RECORDS PROVIDED>
■ ■ ■ ■ ■

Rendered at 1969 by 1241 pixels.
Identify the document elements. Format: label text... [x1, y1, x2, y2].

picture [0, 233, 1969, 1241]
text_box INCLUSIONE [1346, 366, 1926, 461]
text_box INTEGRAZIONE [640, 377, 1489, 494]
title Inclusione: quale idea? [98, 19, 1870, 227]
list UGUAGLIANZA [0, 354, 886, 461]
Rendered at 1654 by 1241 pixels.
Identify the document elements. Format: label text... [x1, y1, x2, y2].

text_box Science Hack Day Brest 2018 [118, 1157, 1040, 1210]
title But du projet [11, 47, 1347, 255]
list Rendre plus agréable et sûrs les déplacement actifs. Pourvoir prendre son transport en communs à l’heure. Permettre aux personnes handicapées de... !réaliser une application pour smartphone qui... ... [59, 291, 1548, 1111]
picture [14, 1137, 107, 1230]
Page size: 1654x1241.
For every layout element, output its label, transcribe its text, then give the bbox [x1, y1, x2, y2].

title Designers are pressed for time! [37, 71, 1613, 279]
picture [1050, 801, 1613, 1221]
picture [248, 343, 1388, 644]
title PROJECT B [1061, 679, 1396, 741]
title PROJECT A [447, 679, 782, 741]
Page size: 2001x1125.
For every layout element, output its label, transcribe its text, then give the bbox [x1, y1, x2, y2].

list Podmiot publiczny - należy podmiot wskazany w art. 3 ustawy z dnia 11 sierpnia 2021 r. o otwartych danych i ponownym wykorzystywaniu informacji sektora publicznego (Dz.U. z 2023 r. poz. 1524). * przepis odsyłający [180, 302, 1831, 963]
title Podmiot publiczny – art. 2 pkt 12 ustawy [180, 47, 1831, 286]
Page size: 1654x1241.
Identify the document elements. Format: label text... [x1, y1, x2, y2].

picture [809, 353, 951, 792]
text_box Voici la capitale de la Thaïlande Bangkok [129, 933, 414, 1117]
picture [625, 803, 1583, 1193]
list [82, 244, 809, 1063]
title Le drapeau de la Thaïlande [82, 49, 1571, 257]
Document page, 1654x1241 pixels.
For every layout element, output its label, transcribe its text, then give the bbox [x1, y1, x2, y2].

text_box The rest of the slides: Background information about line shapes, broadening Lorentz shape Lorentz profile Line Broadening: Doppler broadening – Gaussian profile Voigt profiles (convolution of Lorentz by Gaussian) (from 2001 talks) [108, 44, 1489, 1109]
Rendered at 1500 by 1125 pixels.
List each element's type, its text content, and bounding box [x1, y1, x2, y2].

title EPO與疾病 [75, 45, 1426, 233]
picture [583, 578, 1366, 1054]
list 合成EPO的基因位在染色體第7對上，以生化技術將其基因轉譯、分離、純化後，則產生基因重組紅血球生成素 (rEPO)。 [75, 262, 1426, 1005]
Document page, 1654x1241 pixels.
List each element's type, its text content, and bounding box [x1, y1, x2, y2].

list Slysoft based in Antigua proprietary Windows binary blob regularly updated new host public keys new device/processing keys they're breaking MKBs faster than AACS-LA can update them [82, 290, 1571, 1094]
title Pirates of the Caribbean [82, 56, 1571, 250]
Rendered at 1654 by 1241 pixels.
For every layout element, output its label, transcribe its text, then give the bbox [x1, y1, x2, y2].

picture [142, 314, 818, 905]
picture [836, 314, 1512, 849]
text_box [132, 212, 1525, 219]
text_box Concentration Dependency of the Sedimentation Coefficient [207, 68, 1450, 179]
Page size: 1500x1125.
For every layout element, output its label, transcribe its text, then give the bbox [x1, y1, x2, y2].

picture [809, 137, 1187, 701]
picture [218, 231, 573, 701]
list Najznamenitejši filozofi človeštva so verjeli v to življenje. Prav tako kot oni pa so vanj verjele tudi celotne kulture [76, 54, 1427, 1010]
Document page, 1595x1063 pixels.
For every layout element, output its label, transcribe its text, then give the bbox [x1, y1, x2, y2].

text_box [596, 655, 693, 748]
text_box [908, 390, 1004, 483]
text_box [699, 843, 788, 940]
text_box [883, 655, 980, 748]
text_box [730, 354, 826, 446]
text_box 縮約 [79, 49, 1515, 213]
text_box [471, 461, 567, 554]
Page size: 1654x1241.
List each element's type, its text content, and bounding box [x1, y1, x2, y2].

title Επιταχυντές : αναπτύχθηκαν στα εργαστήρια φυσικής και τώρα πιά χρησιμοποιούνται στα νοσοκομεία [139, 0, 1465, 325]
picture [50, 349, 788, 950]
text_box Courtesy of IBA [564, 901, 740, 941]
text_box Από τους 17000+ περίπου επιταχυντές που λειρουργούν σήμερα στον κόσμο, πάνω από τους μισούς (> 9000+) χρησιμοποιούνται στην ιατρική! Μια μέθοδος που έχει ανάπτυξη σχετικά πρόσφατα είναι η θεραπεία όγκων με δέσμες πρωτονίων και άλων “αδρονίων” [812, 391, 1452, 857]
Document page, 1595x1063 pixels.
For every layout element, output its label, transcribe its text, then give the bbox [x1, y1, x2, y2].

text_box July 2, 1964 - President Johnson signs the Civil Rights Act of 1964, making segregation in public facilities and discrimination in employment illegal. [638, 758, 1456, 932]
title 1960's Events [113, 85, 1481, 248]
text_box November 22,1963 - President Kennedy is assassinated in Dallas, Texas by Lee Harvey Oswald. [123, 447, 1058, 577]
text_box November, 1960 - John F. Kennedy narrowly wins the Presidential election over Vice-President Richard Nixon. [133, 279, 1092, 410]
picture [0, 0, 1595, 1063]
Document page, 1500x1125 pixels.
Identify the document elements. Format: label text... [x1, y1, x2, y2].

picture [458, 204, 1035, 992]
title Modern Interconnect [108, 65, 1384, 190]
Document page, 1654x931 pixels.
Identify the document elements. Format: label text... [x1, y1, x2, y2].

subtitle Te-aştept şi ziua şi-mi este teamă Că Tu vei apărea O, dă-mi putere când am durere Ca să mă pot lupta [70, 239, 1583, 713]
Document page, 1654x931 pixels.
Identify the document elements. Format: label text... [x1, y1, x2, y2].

■ ■ ■ ■ ■

WRITTEN EXERCISE> Format every line of the listing above as a JSON array of strings, with one string per line and blank lines omitted.

OUTPUT OF THE TASK>
[
  "Rendered at 1969 by 1241 pixels.",
  "Identify the document elements. Format: label text... [x1, y1, x2, y2].",
  "picture [0, 233, 1969, 1241]",
  "text_box INCLUSIONE [1346, 366, 1926, 461]",
  "text_box INTEGRAZIONE [640, 377, 1489, 494]",
  "title Inclusione: quale idea? [98, 19, 1870, 227]",
  "list UGUAGLIANZA [0, 354, 886, 461]",
  "Rendered at 1654 by 1241 pixels.",
  "Identify the document elements. Format: label text... [x1, y1, x2, y2].",
  "text_box Science Hack Day Brest 2018 [118, 1157, 1040, 1210]",
  "title But du projet [11, 47, 1347, 255]",
  "list Rendre plus agréable et sûrs les déplacement actifs. Pourvoir prendre son transport en communs à l’heure. Permettre aux personnes handicapées de... !réaliser une application pour smartphone qui... ... [59, 291, 1548, 1111]",
  "picture [14, 1137, 107, 1230]",
  "Page size: 1654x1241.",
  "For every layout element, output its label, transcribe its text, then give the bbox [x1, y1, x2, y2].",
  "title Designers are pressed for time! [37, 71, 1613, 279]",
  "picture [1050, 801, 1613, 1221]",
  "picture [248, 343, 1388, 644]",
  "title PROJECT B [1061, 679, 1396, 741]",
  "title PROJECT A [447, 679, 782, 741]",
  "Page size: 2001x1125.",
  "For every layout element, output its label, transcribe its text, then give the bbox [x1, y1, x2, y2].",
  "list Podmiot publiczny - należy podmiot wskazany w art. 3 ustawy z dnia 11 sierpnia 2021 r. o otwartych danych i ponownym wykorzystywaniu informacji sektora publicznego (Dz.U. z 2023 r. poz. 1524). * przepis odsyłający [180, 302, 1831, 963]",
  "title Podmiot publiczny – art. 2 pkt 12 ustawy [180, 47, 1831, 286]",
  "Page size: 1654x1241.",
  "Identify the document elements. Format: label text... [x1, y1, x2, y2].",
  "picture [809, 353, 951, 792]",
  "text_box Voici la capitale de la Thaïlande Bangkok [129, 933, 414, 1117]",
  "picture [625, 803, 1583, 1193]",
  "list [82, 244, 809, 1063]",
  "title Le drapeau de la Thaïlande [82, 49, 1571, 257]",
  "Document page, 1654x1241 pixels.",
  "For every layout element, output its label, transcribe its text, then give the bbox [x1, y1, x2, y2].",
  "text_box The rest of the slides: Background information about line shapes, broadening Lorentz shape Lorentz profile Line Broadening: Doppler broadening – Gaussian profile Voigt profiles (convolution of Lorentz by Gaussian) (from 2001 talks) [108, 44, 1489, 1109]",
  "Rendered at 1500 by 1125 pixels.",
  "List each element's type, its text content, and bounding box [x1, y1, x2, y2].",
  "title EPO與疾病 [75, 45, 1426, 233]",
  "picture [583, 578, 1366, 1054]",
  "list 合成EPO的基因位在染色體第7對上，以生化技術將其基因轉譯、分離、純化後，則產生基因重組紅血球生成素 (rEPO)。 [75, 262, 1426, 1005]",
  "Document page, 1654x1241 pixels.",
  "List each element's type, its text content, and bounding box [x1, y1, x2, y2].",
  "list Slysoft based in Antigua proprietary Windows binary blob regularly updated new host public keys new device/processing keys they're breaking MKBs faster than AACS-LA can update them [82, 290, 1571, 1094]",
  "title Pirates of the Caribbean [82, 56, 1571, 250]",
  "Rendered at 1654 by 1241 pixels.",
  "For every layout element, output its label, transcribe its text, then give the bbox [x1, y1, x2, y2].",
  "picture [142, 314, 818, 905]",
  "picture [836, 314, 1512, 849]",
  "text_box [132, 212, 1525, 219]",
  "text_box Concentration Dependency of the Sedimentation Coefficient [207, 68, 1450, 179]",
  "Page size: 1500x1125.",
  "For every layout element, output its label, transcribe its text, then give the bbox [x1, y1, x2, y2].",
  "picture [809, 137, 1187, 701]",
  "picture [218, 231, 573, 701]",
  "list Najznamenitejši filozofi človeštva so verjeli v to življenje. Prav tako kot oni pa so vanj verjele tudi celotne kulture [76, 54, 1427, 1010]",
  "Document page, 1595x1063 pixels.",
  "For every layout element, output its label, transcribe its text, then give the bbox [x1, y1, x2, y2].",
  "text_box [596, 655, 693, 748]",
  "text_box [908, 390, 1004, 483]",
  "text_box [699, 843, 788, 940]",
  "text_box [883, 655, 980, 748]",
  "text_box [730, 354, 826, 446]",
  "text_box 縮約 [79, 49, 1515, 213]",
  "text_box [471, 461, 567, 554]",
  "Page size: 1654x1241.",
  "List each element's type, its text content, and bounding box [x1, y1, x2, y2].",
  "title Επιταχυντές : αναπτύχθηκαν στα εργαστήρια φυσικής και τώρα πιά χρησιμοποιούνται στα νοσοκομεία [139, 0, 1465, 325]",
  "picture [50, 349, 788, 950]",
  "text_box Courtesy of IBA [564, 901, 740, 941]",
  "text_box Από τους 17000+ περίπου επιταχυντές που λειρουργούν σήμερα στον κόσμο, πάνω από τους μισούς (> 9000+) χρησιμοποιούνται στην ιατρική! Μια μέθοδος που έχει ανάπτυξη σχετικά πρόσφατα είναι η θεραπεία όγκων με δέσμες πρωτονίων και άλων “αδρονίων” [812, 391, 1452, 857]",
  "Document page, 1595x1063 pixels.",
  "For every layout element, output its label, transcribe its text, then give the bbox [x1, y1, x2, y2].",
  "text_box July 2, 1964 - President Johnson signs the Civil Rights Act of 1964, making segregation in public facilities and discrimination in employment illegal. [638, 758, 1456, 932]",
  "title 1960's Events [113, 85, 1481, 248]",
  "text_box November 22,1963 - President Kennedy is assassinated in Dallas, Texas by Lee Harvey Oswald. [123, 447, 1058, 577]",
  "text_box November, 1960 - John F. Kennedy narrowly wins the Presidential election over Vice-President Richard Nixon. [133, 279, 1092, 410]",
  "picture [0, 0, 1595, 1063]",
  "Document page, 1500x1125 pixels.",
  "Identify the document elements. Format: label text... [x1, y1, x2, y2].",
  "picture [458, 204, 1035, 992]",
  "title Modern Interconnect [108, 65, 1384, 190]",
  "Document page, 1654x931 pixels.",
  "Identify the document elements. Format: label text... [x1, y1, x2, y2].",
  "subtitle Te-aştept şi ziua şi-mi este teamă Că Tu vei apărea O, dă-mi putere când am durere Ca să mă pot lupta [70, 239, 1583, 713]",
  "Document page, 1654x931 pixels.",
  "Identify the document elements. Format: label text... [x1, y1, x2, y2]."
]